[START Extracted material]

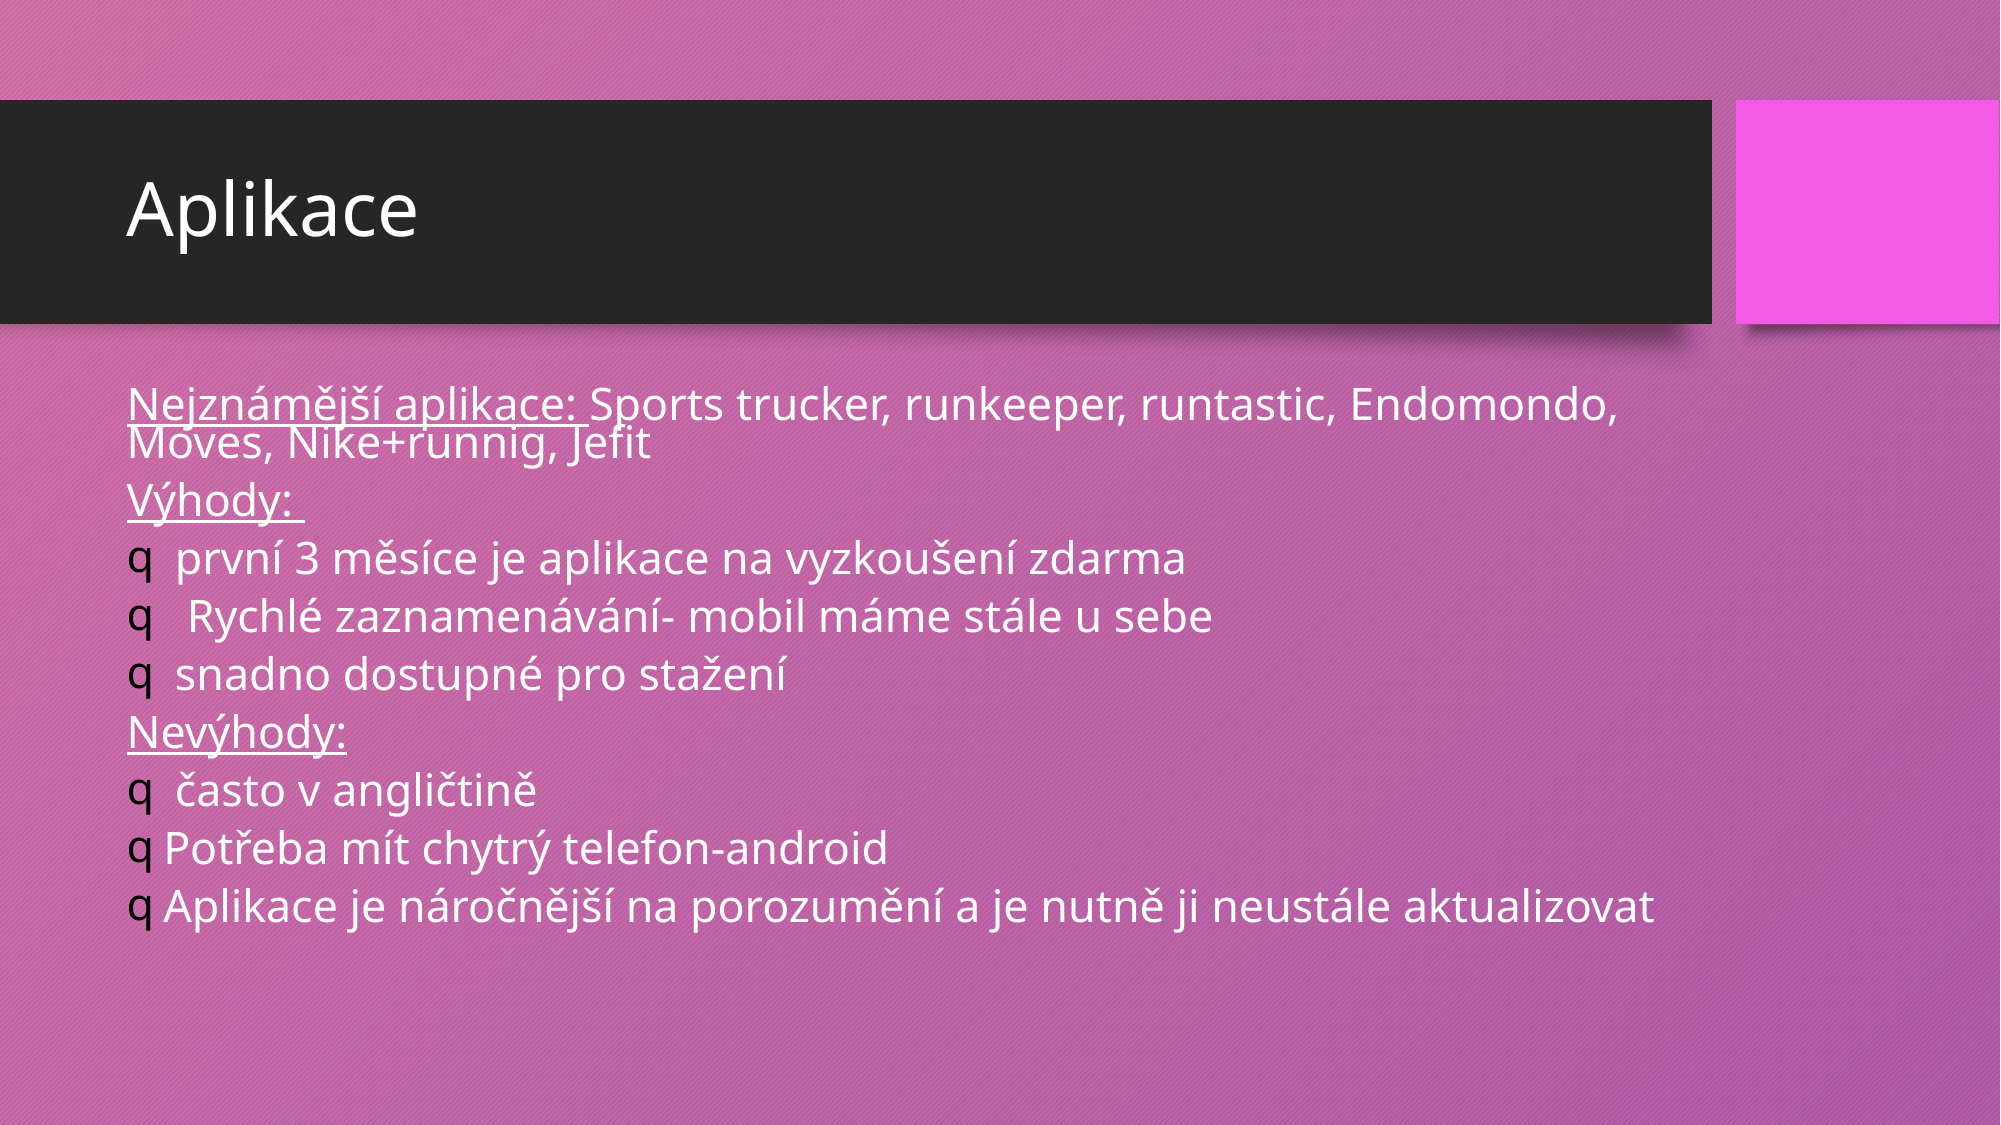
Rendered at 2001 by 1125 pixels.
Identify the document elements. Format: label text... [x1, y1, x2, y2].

title Aplikace [111, 123, 1689, 301]
list Nejznámější aplikace: Sports trucker, runkeeper, runtastic, Endomondo, Moves, Nike+runnig, Jefit Výhody: první 3 měsíce je aplikace na vyzkoušení zdarma Rychlé zaznamenávání- mobil máme stále u sebe snadno dostupné pro stažení Nevýhody: často v angličtině Potřeba mít chytrý telefon-android Aplikace je náročnější na porozumění a je nutně ji neustále aktualizovat [111, 383, 1689, 974]
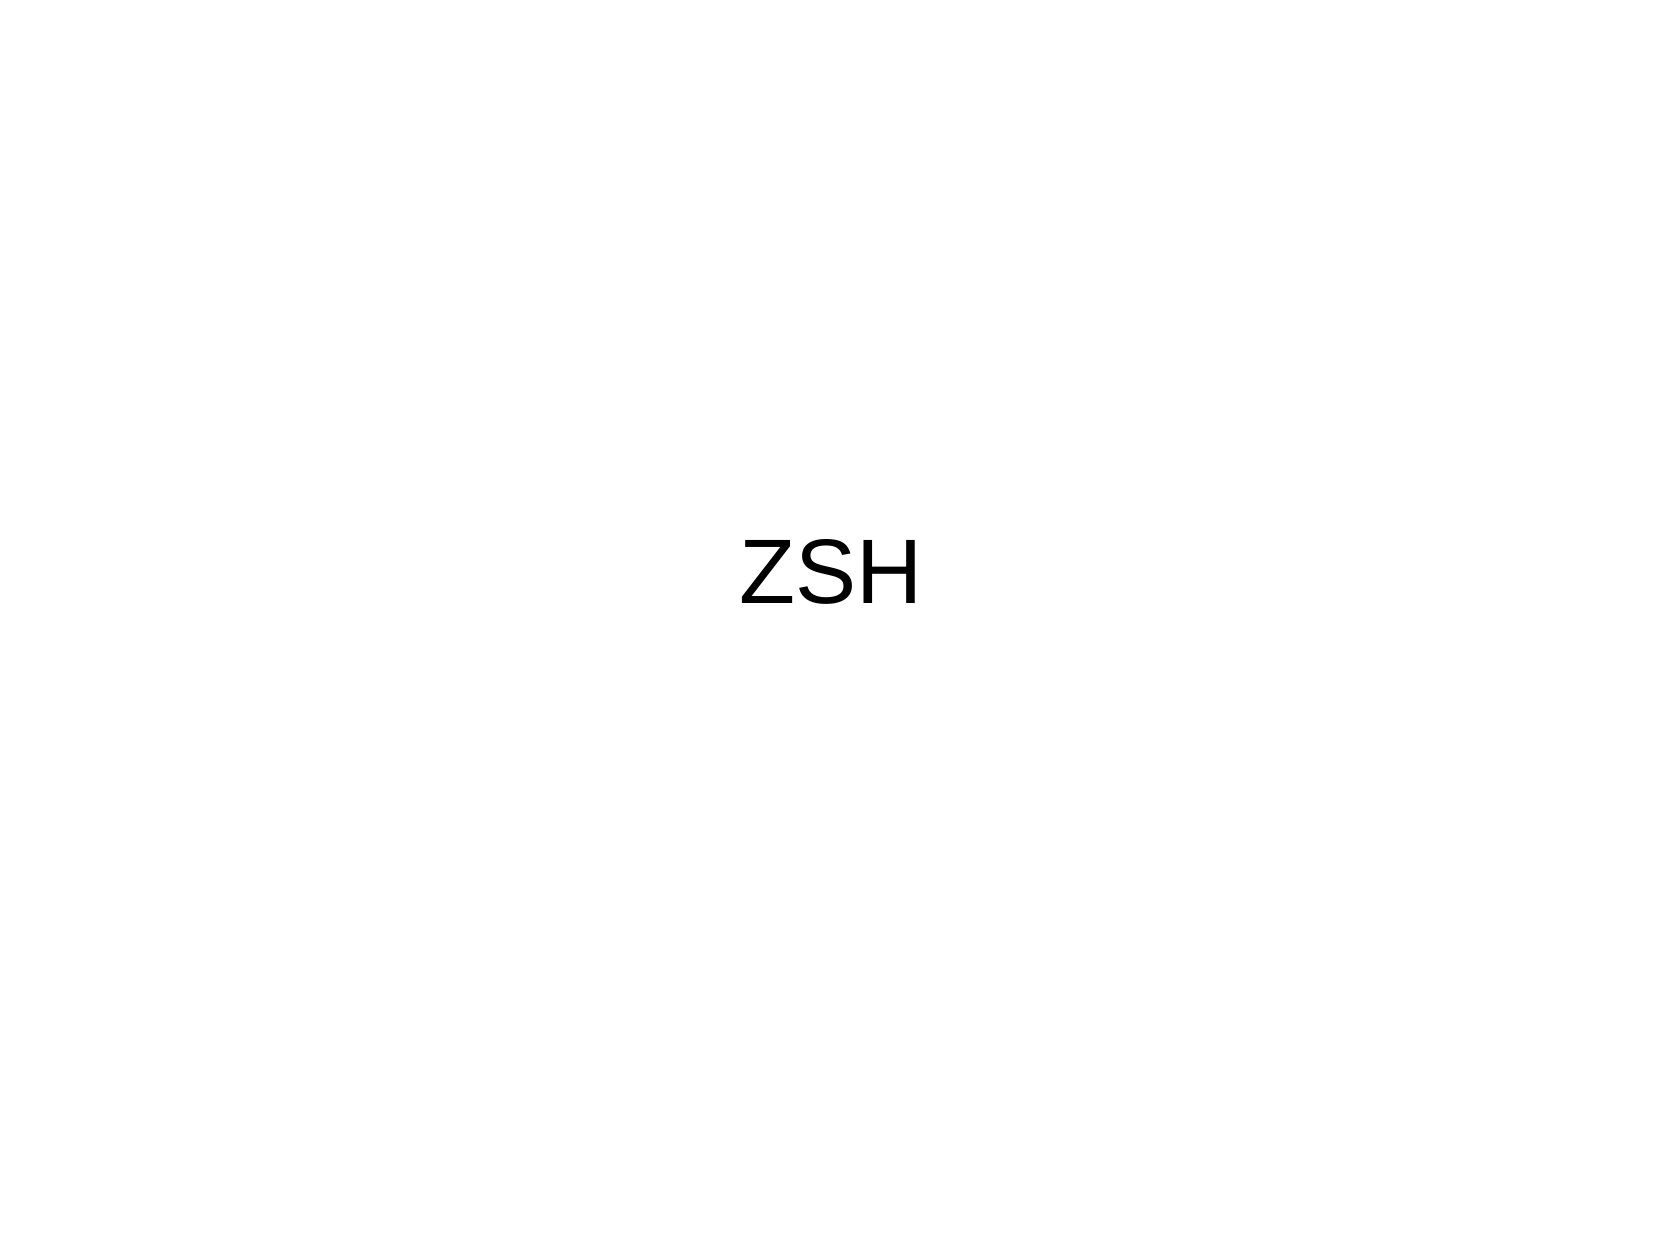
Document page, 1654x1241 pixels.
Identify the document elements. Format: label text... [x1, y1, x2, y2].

title ZSH [86, 467, 1576, 676]
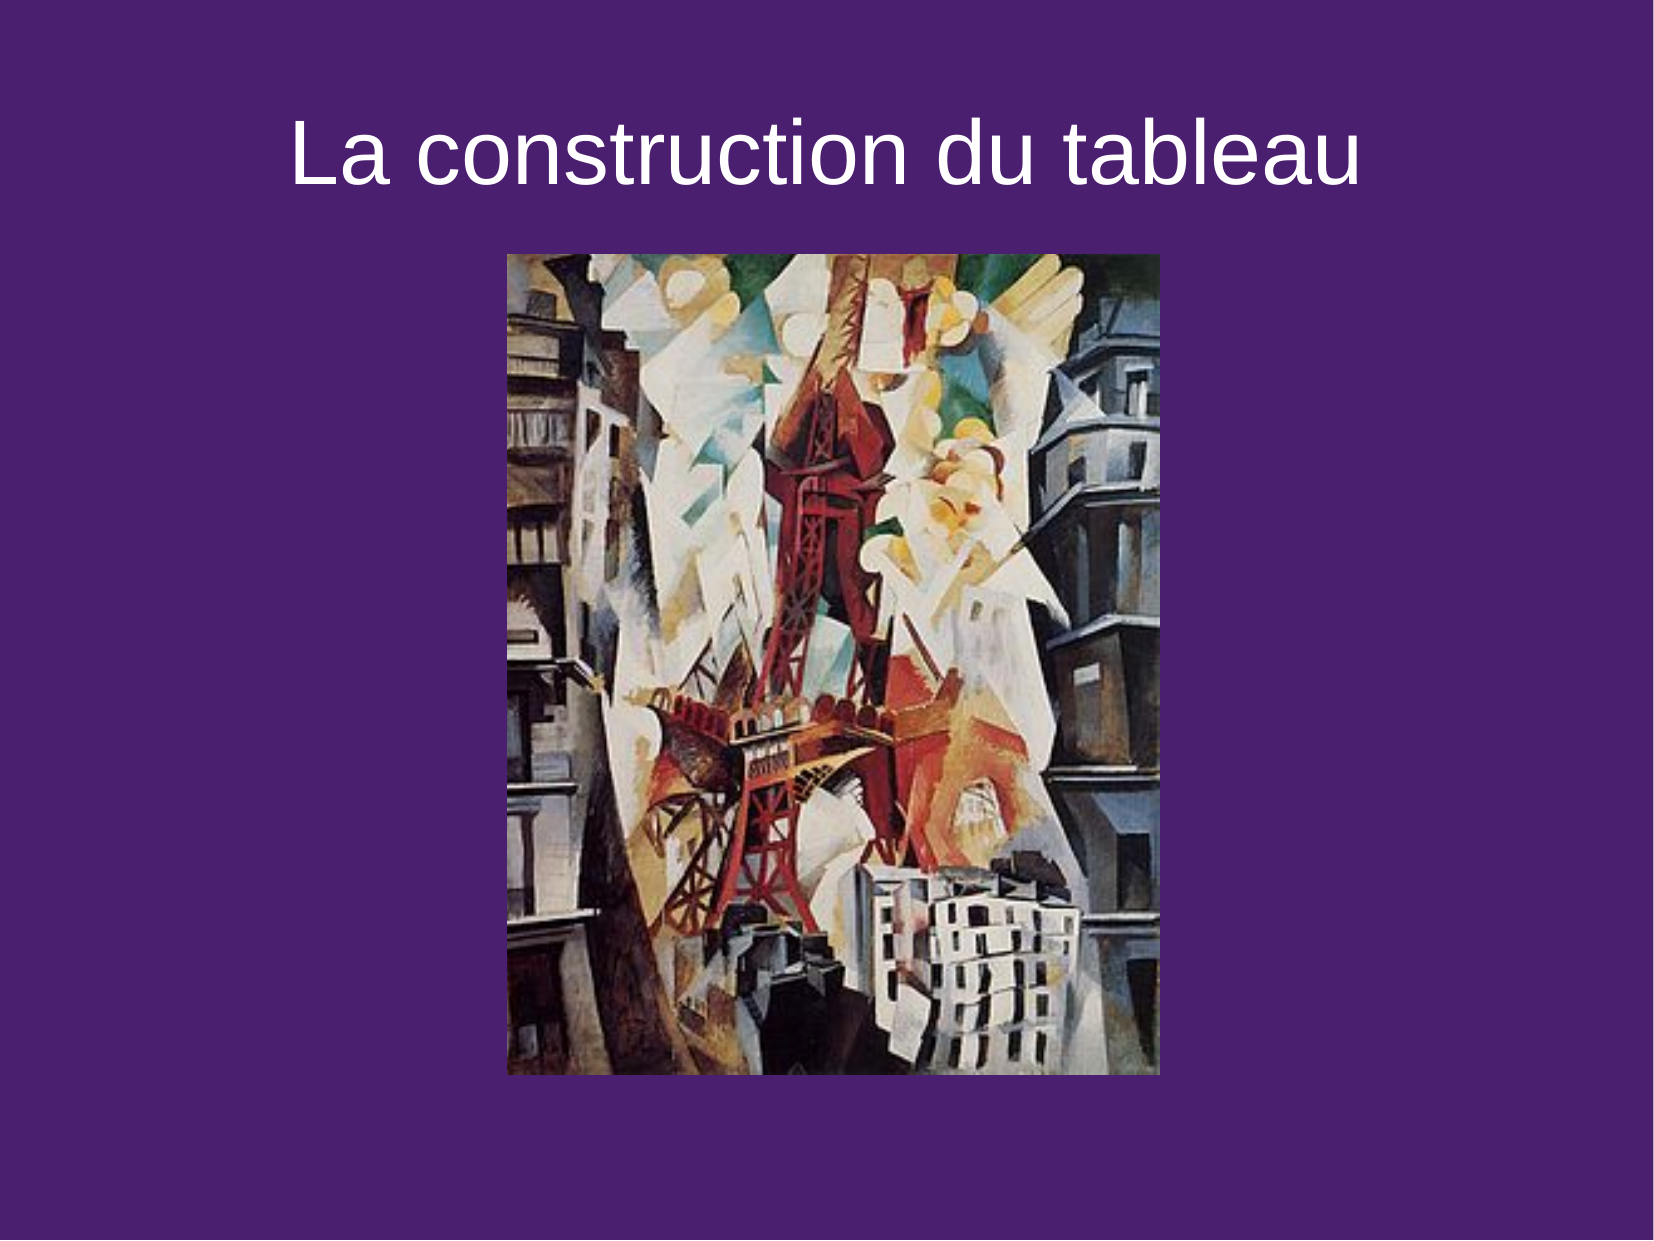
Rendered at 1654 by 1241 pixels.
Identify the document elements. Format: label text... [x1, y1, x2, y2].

picture [507, 254, 1160, 1075]
title La construction du tableau [82, 49, 1571, 257]
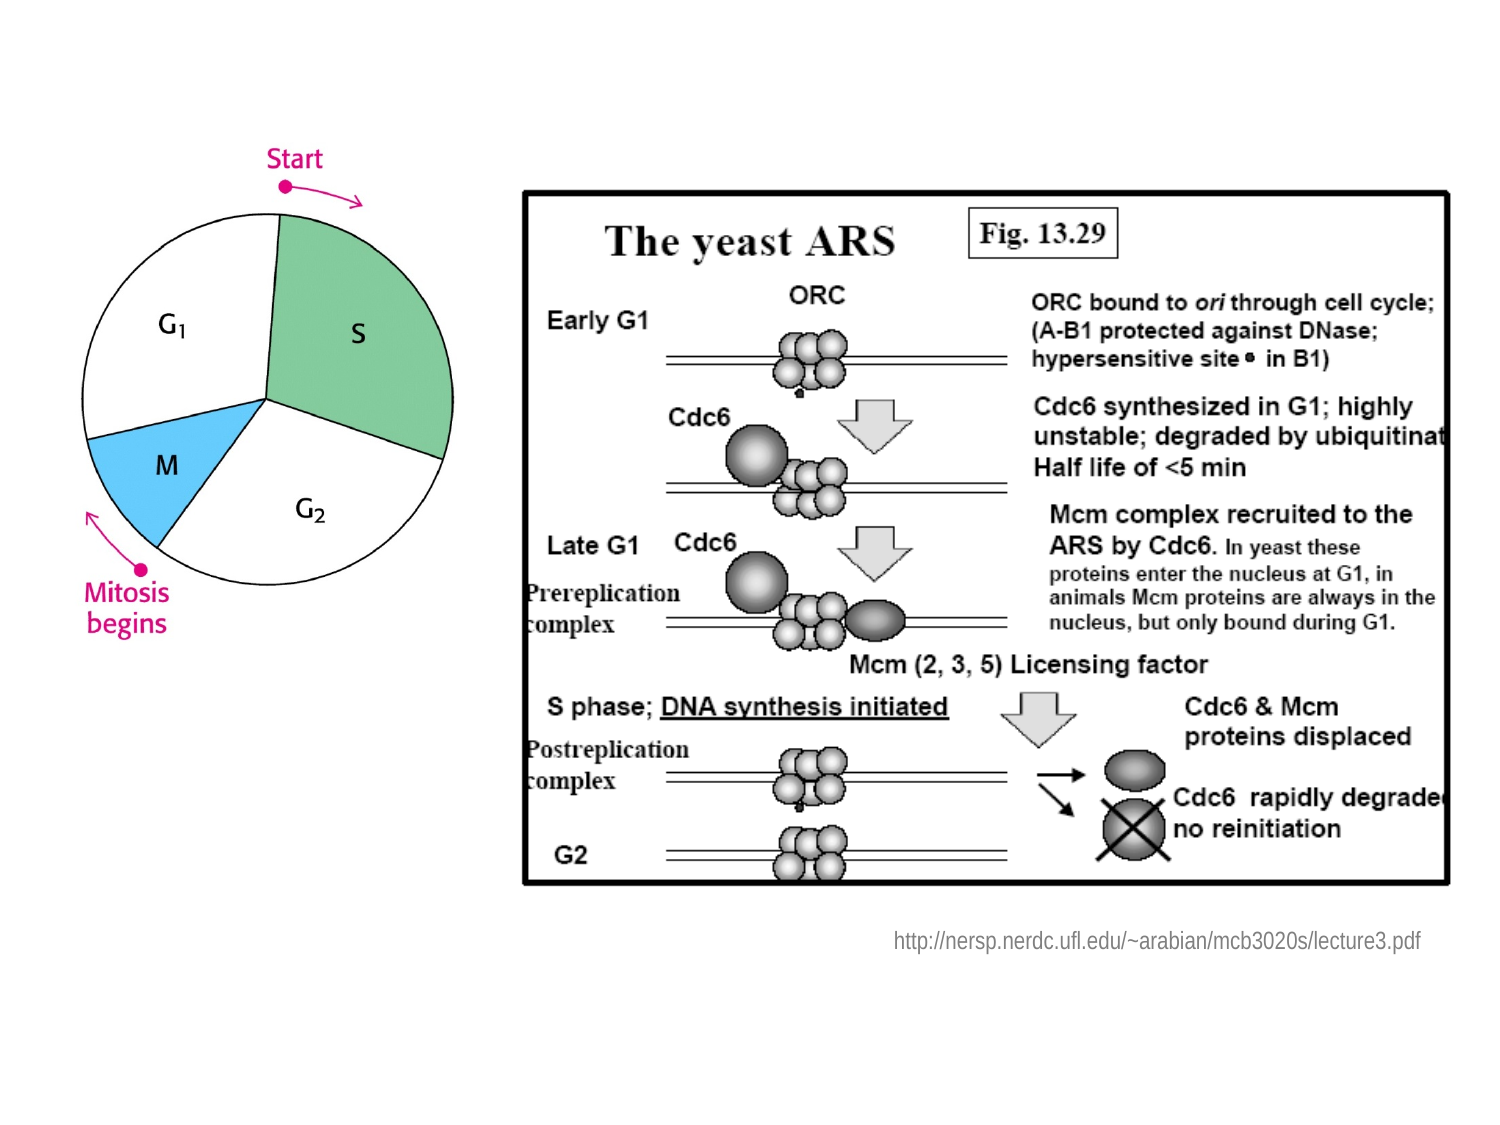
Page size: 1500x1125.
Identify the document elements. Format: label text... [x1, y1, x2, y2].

[END Extracted material]

## Short problem
Give the material above again with "Identify" renamed to "Locate" wherever it appears, changing nothing else and leaving out the pictures.

## Final result
Rendered at 2001 by 1125 pixels.
Locate the document elements. Format: label text... [x1, y1, x2, y2].

title Aplikace [111, 123, 1689, 301]
list Nejznámější aplikace: Sports trucker, runkeeper, runtastic, Endomondo, Moves, Nike+runnig, Jefit Výhody: první 3 měsíce je aplikace na vyzkoušení zdarma Rychlé zaznamenávání- mobil máme stále u sebe snadno dostupné pro stažení Nevýhody: často v angličtině Potřeba mít chytrý telefon-android Aplikace je náročnější na porozumění a je nutně ji neustále aktualizovat [111, 383, 1689, 974]
Document page, 1654x1241 pixels.
Locate the document elements. Format: label text... [x1, y1, x2, y2].

title ZSH [86, 467, 1576, 676]
Rendered at 1654 by 1241 pixels.
Locate the document elements. Format: label text... [x1, y1, x2, y2].

picture [507, 254, 1160, 1075]
title La construction du tableau [82, 49, 1571, 257]
Page size: 1500x1125.
Locate the document elements. Format: label text... [x1, y1, x2, y2].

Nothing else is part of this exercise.